Today hadn't been a good day for me. I started my morning, overwhelmed by a feeling of frustration and I was totally perplexed not knowing what exactly I was fussing about.
Maybe it's the fucking weather. I am all sticky and sweats out like a pig, no matter how many time I shower.
I was working from home, while Laetitia, who wasn't that fantastic herself, had a runny nose, henceforth wasn't in school. With all that crankiness going on between us, the two of us really didn't make such a great pair being at home at the same time.
I was trying to get my work done in the study room, she kept coming in and demanded that I play with her or letting her sit on my laps. I tried to explain that I was not having my day off and I would want to do my work. She really had me pissed off when she started whining when I stopped her from messing with my laptop.
At some point, I just keep quiet and glared at her with eyes so big, they probably looked very evil.
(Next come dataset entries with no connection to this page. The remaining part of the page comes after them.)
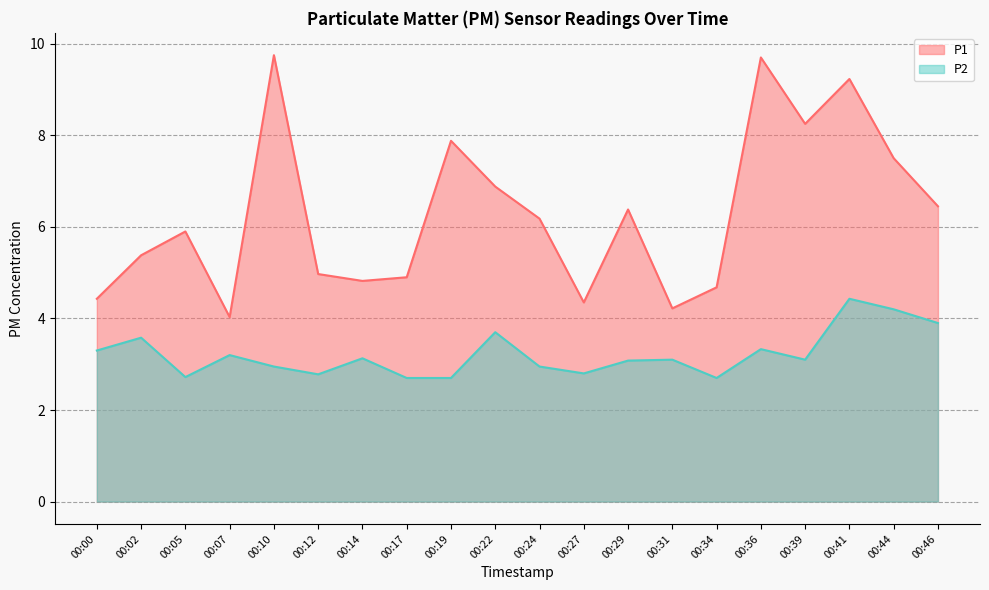

Which category has the lowest value across all series?

00:17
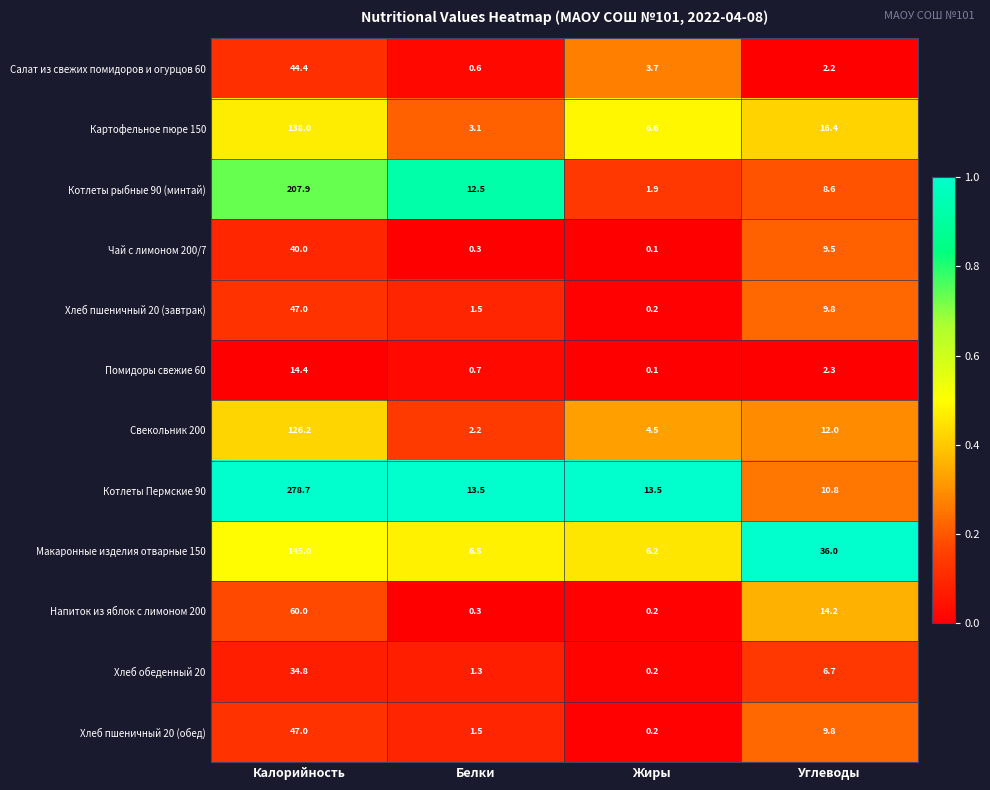

How many series are shown in this chart?

12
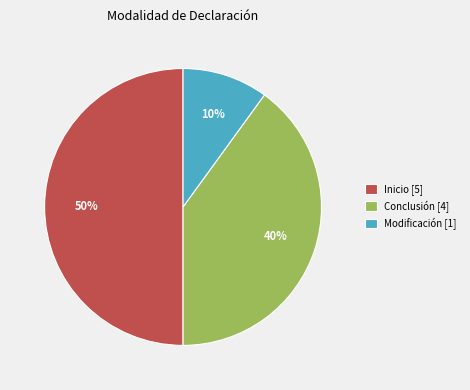

Between Conclusión [4] and Modificación [1], which is larger?

Conclusión [4]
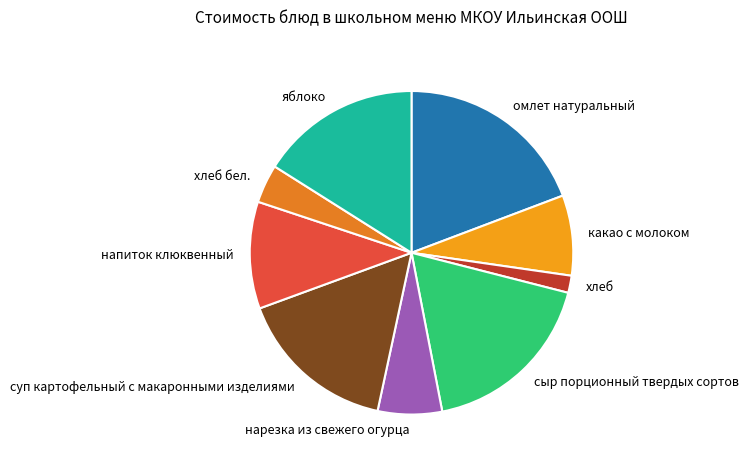

Is the sum of какао с молоком and сыр порционный твердых сортов greater than half?

No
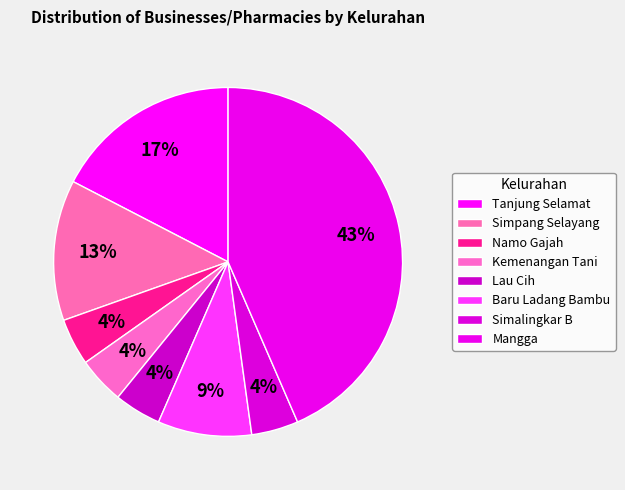

To the nearest percent, what is the difference between the largest and smallest slice percentages?

39%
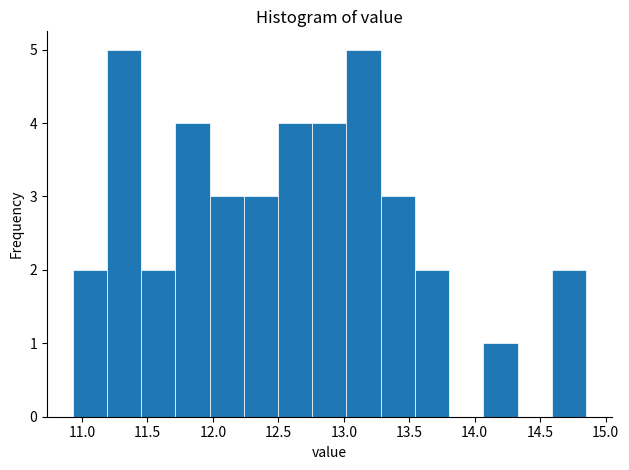

Reading left to right, list every bar in this chart as the range it spans on the x-axis followed by its height. Neither the bar edges nor the heights are printed on the chart, so give them approximately, as read against the axes.

10.95 to 11.20: 2
11.20 to 11.45: 5
11.45 to 11.70: 2
11.70 to 12.00: 4
12.00 to 12.25: 3
12.25 to 12.50: 3
12.50 to 12.75: 4
12.75 to 13.00: 4
13.00 to 13.30: 5
13.30 to 13.55: 3
13.55 to 13.80: 2
13.80 to 14.05: 0
14.05 to 14.35: 1
14.35 to 14.60: 0
14.60 to 14.85: 2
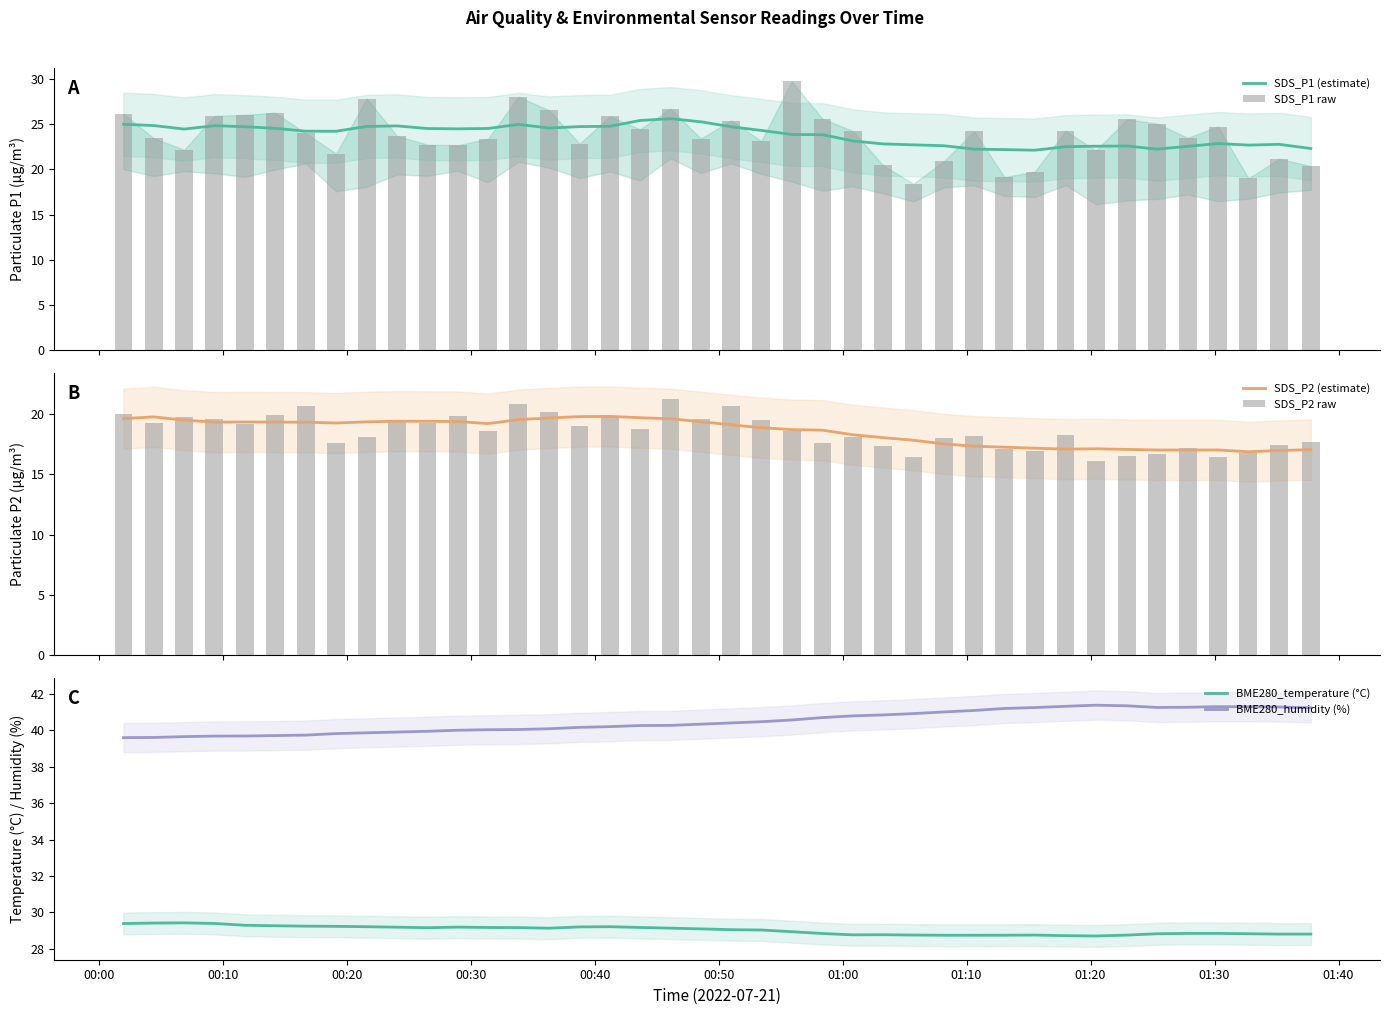

What is the value of the SDS_P1 raw bar at the 4th from the left?

25.9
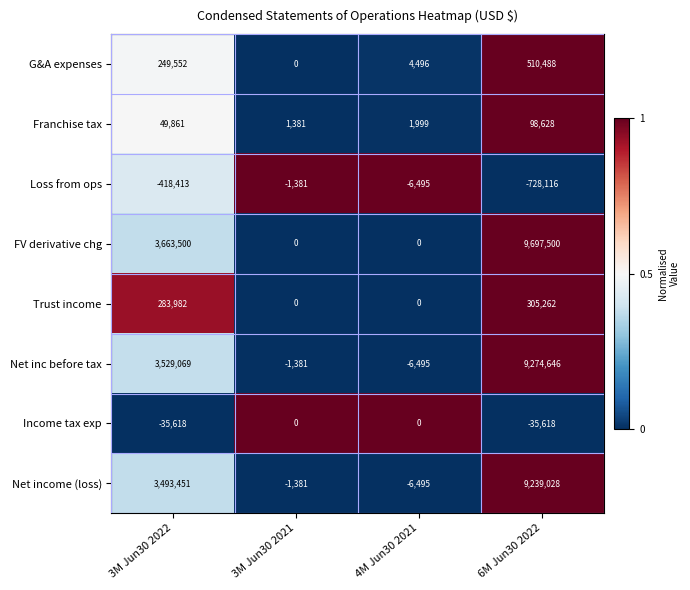

Which series changed the most between 3M Jun30 2022 and 6M Jun30 2022?

FV derivative chg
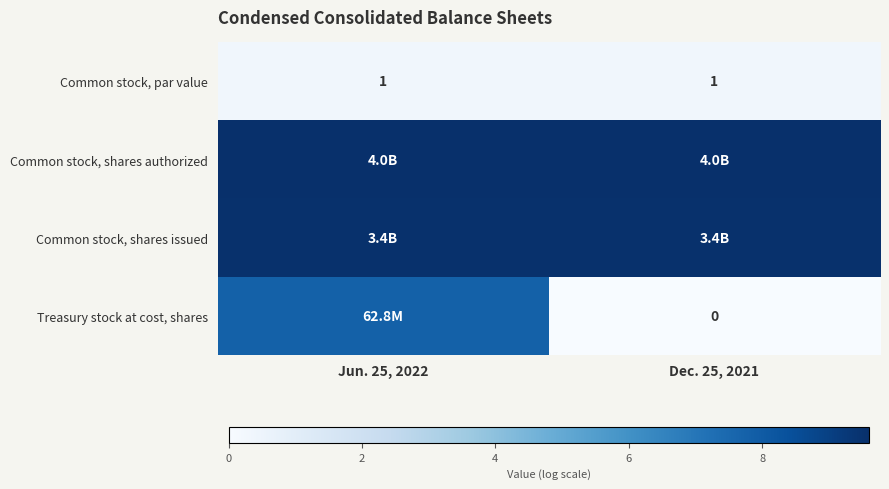

At which category does the chart reach its peak across all series?

Jun. 25, 2022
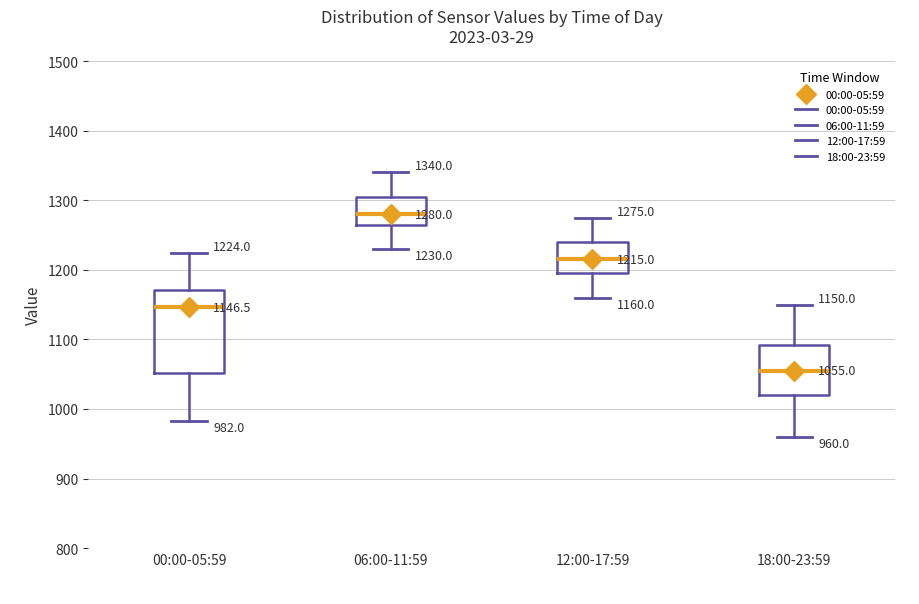

Comparing the boxes themselves (not the whiskers), which one is the tallest?

00:00-05:59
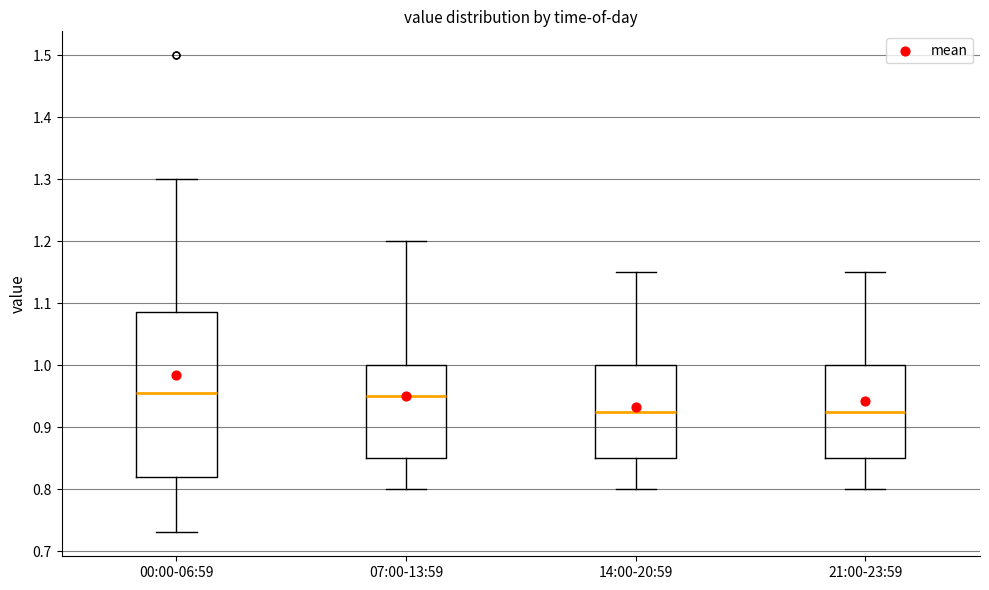

Where is the upper edge of the box for 00:00-06:59 on the y-axis? The values are not printed on the chart, so give them approximately, as read against the axis.

1.09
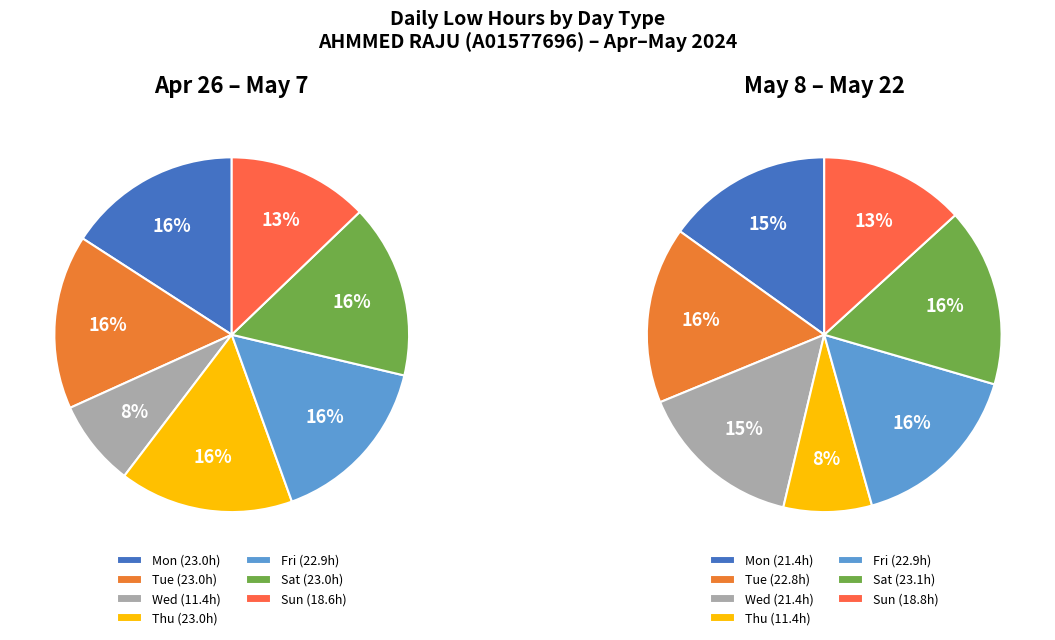

Do 10-Fri and 2-Thu together represent more than half of the pie?

No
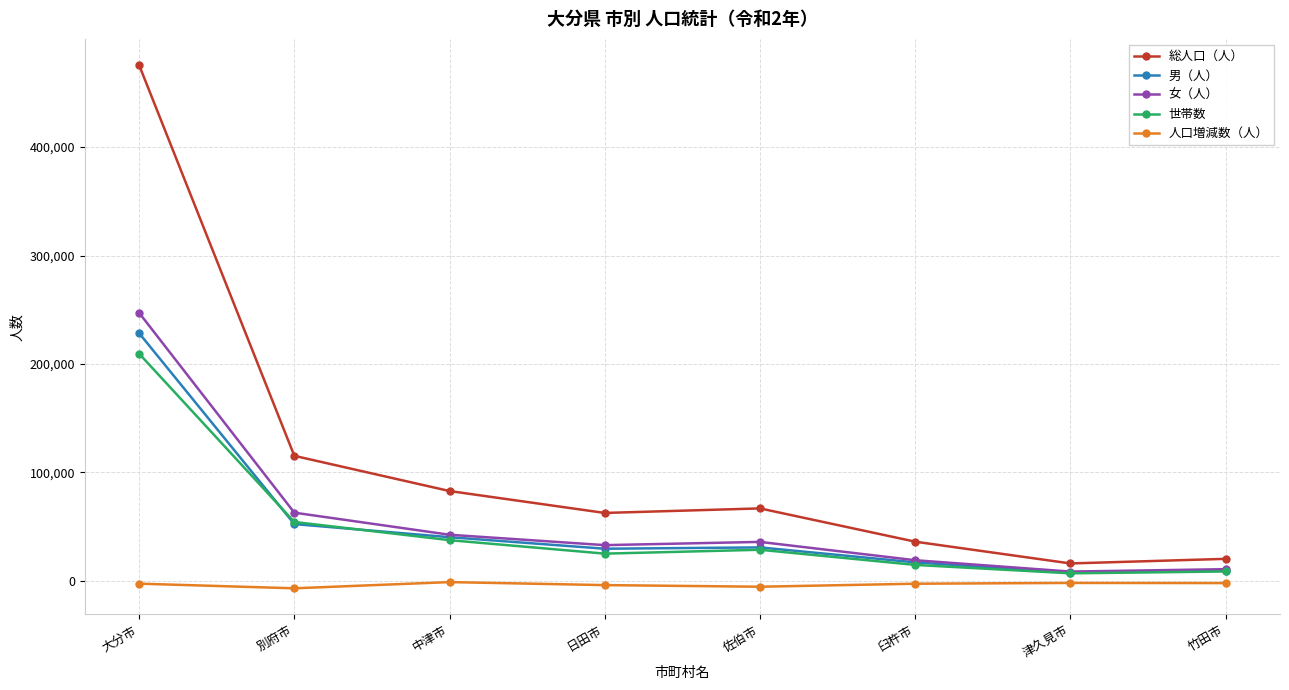

What is the difference between the highest and lowest values at 日田市?

66523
It was enough to make Laetitia stop her nonsense. She pursed her little lips up and then said in almost a whisper, "Mommy, don't be angry ok."
That put me on the road trip to guilt again. I explained that I wasn't exactly angry with her but I was just not in the greatest of mood and I need her to stay out of my way, at least for now.
She left me alone.
Only to be back 10 minutes later. This time, she demanded that I watch "Elmo" with her.
ARRGGHHH!!!! I so wanted to tear my hair out!